UC Law Journal


Matthew Slevin


In the current federal litigation regarding the constitutionality of Proposition 8, a ballot initiative that amended the California state constitution to ban same-sex marriage, the issue of which party should pay the prevailing plaintiffs’ attorney’s fees was raised at the district court in 2009. The official proponents of the same-sex marriage ban, who intervened to defend the law at trial and lost, argued that they should not be held liable for the fees. But if they are correct, then the State of California, which did not defend the law and called it unconstitutional, could be made to pay if a final judgment is reached in the plaintiffs’ favor. The issue has been postponed as the case moves through the appellate process. Using the Proposition 8 case as a prominent example, this Note explores the issue of who should pay a plaintiff’s attorney’s fees when the proponent of a successful ballot initiative intervenes to defend its law against a civil rights challenge and loses.
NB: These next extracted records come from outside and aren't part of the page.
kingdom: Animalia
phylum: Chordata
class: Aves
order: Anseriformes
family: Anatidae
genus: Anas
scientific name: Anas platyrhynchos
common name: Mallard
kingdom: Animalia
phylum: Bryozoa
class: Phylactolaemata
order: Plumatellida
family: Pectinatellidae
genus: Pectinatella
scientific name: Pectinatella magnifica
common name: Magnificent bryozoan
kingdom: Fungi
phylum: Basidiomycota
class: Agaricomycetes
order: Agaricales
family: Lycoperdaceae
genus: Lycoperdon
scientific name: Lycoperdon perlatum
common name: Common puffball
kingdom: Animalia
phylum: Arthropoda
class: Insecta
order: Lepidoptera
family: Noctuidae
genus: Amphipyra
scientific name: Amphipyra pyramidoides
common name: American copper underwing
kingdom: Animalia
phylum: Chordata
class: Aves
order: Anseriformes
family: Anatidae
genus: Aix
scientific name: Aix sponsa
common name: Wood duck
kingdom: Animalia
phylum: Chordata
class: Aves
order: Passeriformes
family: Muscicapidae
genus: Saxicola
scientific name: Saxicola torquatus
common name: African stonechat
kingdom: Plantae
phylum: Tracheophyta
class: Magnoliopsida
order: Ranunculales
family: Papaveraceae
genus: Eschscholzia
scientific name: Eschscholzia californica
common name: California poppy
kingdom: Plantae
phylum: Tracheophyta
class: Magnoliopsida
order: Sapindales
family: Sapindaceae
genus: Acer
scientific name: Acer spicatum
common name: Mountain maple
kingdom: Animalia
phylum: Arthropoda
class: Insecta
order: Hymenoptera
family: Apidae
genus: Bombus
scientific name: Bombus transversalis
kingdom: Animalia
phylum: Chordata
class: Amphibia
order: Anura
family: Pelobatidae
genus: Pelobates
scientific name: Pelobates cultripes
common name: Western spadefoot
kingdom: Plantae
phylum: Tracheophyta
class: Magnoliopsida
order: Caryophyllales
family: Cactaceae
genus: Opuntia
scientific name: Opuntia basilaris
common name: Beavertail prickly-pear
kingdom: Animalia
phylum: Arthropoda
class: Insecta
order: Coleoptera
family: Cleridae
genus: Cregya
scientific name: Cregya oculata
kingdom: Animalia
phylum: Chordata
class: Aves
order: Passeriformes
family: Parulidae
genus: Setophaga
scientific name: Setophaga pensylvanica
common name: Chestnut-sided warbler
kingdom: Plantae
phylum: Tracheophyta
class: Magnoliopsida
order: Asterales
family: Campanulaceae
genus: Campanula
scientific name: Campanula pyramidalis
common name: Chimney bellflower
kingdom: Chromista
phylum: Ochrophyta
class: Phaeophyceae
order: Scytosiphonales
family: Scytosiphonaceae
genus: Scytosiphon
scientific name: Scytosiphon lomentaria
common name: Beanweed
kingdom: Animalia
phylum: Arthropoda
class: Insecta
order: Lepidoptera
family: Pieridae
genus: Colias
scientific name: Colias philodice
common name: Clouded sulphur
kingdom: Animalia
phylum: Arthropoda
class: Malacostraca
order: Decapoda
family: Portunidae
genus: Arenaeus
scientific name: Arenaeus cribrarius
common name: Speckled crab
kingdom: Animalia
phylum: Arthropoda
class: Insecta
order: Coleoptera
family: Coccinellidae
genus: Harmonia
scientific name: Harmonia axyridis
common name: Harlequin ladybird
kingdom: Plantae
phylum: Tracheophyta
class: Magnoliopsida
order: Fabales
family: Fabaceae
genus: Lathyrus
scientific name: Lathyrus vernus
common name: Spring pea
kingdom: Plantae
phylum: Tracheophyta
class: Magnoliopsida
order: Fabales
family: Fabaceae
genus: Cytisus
It is a significant question not only in the context of the Proposition 8 case, but also in the larger context of the citizen-created ballot initiatives permitted in twenty-five jurisdictions. The Note proposes the adoption of a new standard in both federal and state courts for ballot-initiative litigation, under which the defendant-intervenor will be held liable for the plaintiff’s attorney’s fees unless it can show that its position was substantially justified.